There is no silver bullet but my simple line of thought is that as long as I expect someone to figure something out by spending a few weeks or months full-time on a specific topic, it’s likely no rocket science and can be published to trigger a deeper discussion.
After all, I started out without big expectations. At worst, Data-driven VC would’ve become a weekly diary to condense my thoughts and form sharper perspectives on some of the topics close to my heart. At best .. well, I had no clue ..
2. Growth: How I attract new subscribers and create engagement
At the time of writing, these are the Data-driven VC metrics:
13,331 subscribers across 136 countries
101.3k reads last 30 days
52.85% average open rate
So, how did that happen? It required a mix of consistency, experimentation, and serendipity.
Consistency
Whenever someone asks me how I’ve grown Data-driven VC, I’m always reluctant to share. Not because I have some closely guarded secret but because my advice is so banal. The best way to build an audience is to create something that people care about, consistently. If you do that and share your work, you will grow. It really is that simple, and that difficult. It might not be as fast as you’d like, and there are certain techniques that can steepen the slope, but without nailing these basics, you’re fighting an uphill battle.
Each component matters:
Creating something people care about. Following your incredibly positive feedback on my “Future of VC” Medium post together with some invitations to give keynotes about this topic, I knew there was something. Meeting an underserved need and creating something that people actually want is key.
Do it consistently. It’s very tempting not to create. Writing is effortful work, requiring a high cognitive load. There are so many more pleasurable things you could do in your free time instead - writing is sometimes just very painful and requires some true hustle.

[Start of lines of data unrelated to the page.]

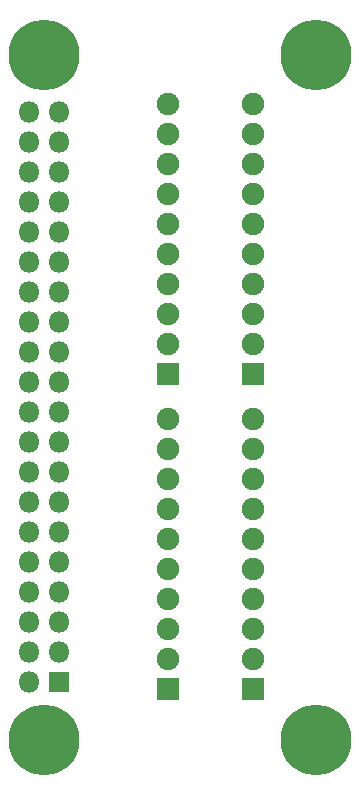
<source format=gbr>
G04 #@! TF.GenerationSoftware,KiCad,Pcbnew,(5.1.6)-1*
G04 #@! TF.CreationDate,2020-11-02T00:41:24+04:00*
G04 #@! TF.ProjectId,RPi3-screw-terminal-shiel,52506933-2d73-4637-9265-772d7465726d,rev?*
G04 #@! TF.SameCoordinates,Original*
G04 #@! TF.FileFunction,Soldermask,Top*
G04 #@! TF.FilePolarity,Negative*
%FSLAX46Y46*%
G04 Gerber Fmt 4.6, Leading zero omitted, Abs format (unit mm)*
G04 Created by KiCad (PCBNEW (5.1.6)-1) date 2020-11-02 00:41:24*
%MOMM*%
%LPD*%
G01*
G04 APERTURE LIST*
%ADD10C,1.900000*%
%ADD11R,1.900000X1.900000*%
%ADD12C,6.000000*%
%ADD13O,1.800000X1.800000*%
%ADD14R,1.800000X1.800000*%
G04 APERTURE END LIST*
D10*
G04 #@! TO.C,J3*
X109500000Y-43040000D03*
X109500000Y-45580000D03*
X109500000Y-48120000D03*
X109500000Y-50660000D03*
X109500000Y-53200000D03*
X109500000Y-55740000D03*
X109500000Y-58280000D03*
X109500000Y-60820000D03*
X109500000Y-63360000D03*
D11*
X109500000Y-65900000D03*
G04 #@! TD*
D10*
G04 #@! TO.C,J5*
X102300000Y-43040000D03*
X102300000Y-45580000D03*
X102300000Y-48120000D03*
X102300000Y-50660000D03*
X102300000Y-53200000D03*
X102300000Y-55740000D03*
X102300000Y-58280000D03*
X102300000Y-60820000D03*
X102300000Y-63360000D03*
D11*
X102300000Y-65900000D03*
G04 #@! TD*
D10*
G04 #@! TO.C,J2*
X109500000Y-69700000D03*
X109500000Y-72240000D03*
X109500000Y-74780000D03*
X109500000Y-77320000D03*
X109500000Y-79860000D03*
X109500000Y-82400000D03*
X109500000Y-84940000D03*
X109500000Y-87480000D03*
X109500000Y-90020000D03*
D11*
X109500000Y-92560000D03*
G04 #@! TD*
G04 #@! TO.C,J4*
X102300000Y-92560000D03*
D10*
X102300000Y-90020000D03*
X102300000Y-87480000D03*
X102300000Y-84940000D03*
X102300000Y-82400000D03*
X102300000Y-79860000D03*
X102300000Y-77320000D03*
X102300000Y-74780000D03*
X102300000Y-72240000D03*
X102300000Y-69700000D03*
G04 #@! TD*
D12*
G04 #@! TO.C,J1*
X91830000Y-38870000D03*
X114830000Y-96870000D03*
X114830000Y-38870000D03*
X91830000Y-96870000D03*
D13*
X90560000Y-43740000D03*
X93100000Y-43740000D03*
X90560000Y-61520000D03*
X93100000Y-61520000D03*
X90560000Y-66600000D03*
X93100000Y-66600000D03*
X90560000Y-56440000D03*
X93100000Y-56440000D03*
X90560000Y-84380000D03*
X93100000Y-84380000D03*
X90560000Y-53900000D03*
X93100000Y-53900000D03*
X90560000Y-71680000D03*
X93100000Y-71680000D03*
X90560000Y-48820000D03*
X93100000Y-48820000D03*
X90560000Y-51360000D03*
X93100000Y-51360000D03*
X90560000Y-46280000D03*
X93100000Y-46280000D03*
X90560000Y-69140000D03*
X93100000Y-69140000D03*
X90560000Y-81840000D03*
X93100000Y-81840000D03*
X90560000Y-76760000D03*
X93100000Y-76760000D03*
X90560000Y-58980000D03*
X93100000Y-58980000D03*
X90560000Y-79300000D03*
X93100000Y-79300000D03*
X90560000Y-64060000D03*
X93100000Y-64060000D03*
D14*
X93100000Y-92000000D03*
D13*
X90560000Y-92000000D03*
X93100000Y-86920000D03*
X90560000Y-89460000D03*
X90560000Y-74220000D03*
X93100000Y-74220000D03*
X93100000Y-89460000D03*
X90560000Y-86920000D03*
G04 #@! TD*
M02*

</source>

To give you a feeling, I’m writing this article Wednesday to Thursday night 2.28 a.m. following some crazy busy weeks and having left Earlybird’s Annual Limited Partner meeting just a two hours ago .. with an alarm set at 4 a.m. to catch my 6 a.m. flight back to Munich 👀
It is not easy. But once you commit to a schedule, you need to show up. It’s a commitment to consistency. Setting a cadence forces practice, improving your work. It also helps readers perceive your writing as a product that can be relied upon.
Share your work. It’s hard to know what people want. The best way to figure it out is to share what you’ve created and get feedback. Use that to iterate and improve. Of course, without sharing your work, you also can’t hope to attract an audience. This is tricky to start with — it feels self-promotional because it quite literally is. Bit by bit, it becomes easier. Reframing sharing one’s work as beginning a conversation rather than asking for attention helps, too.
In a nutshell, the biggest reason Data-driven VC has grown is that I write something that some people like, reliably.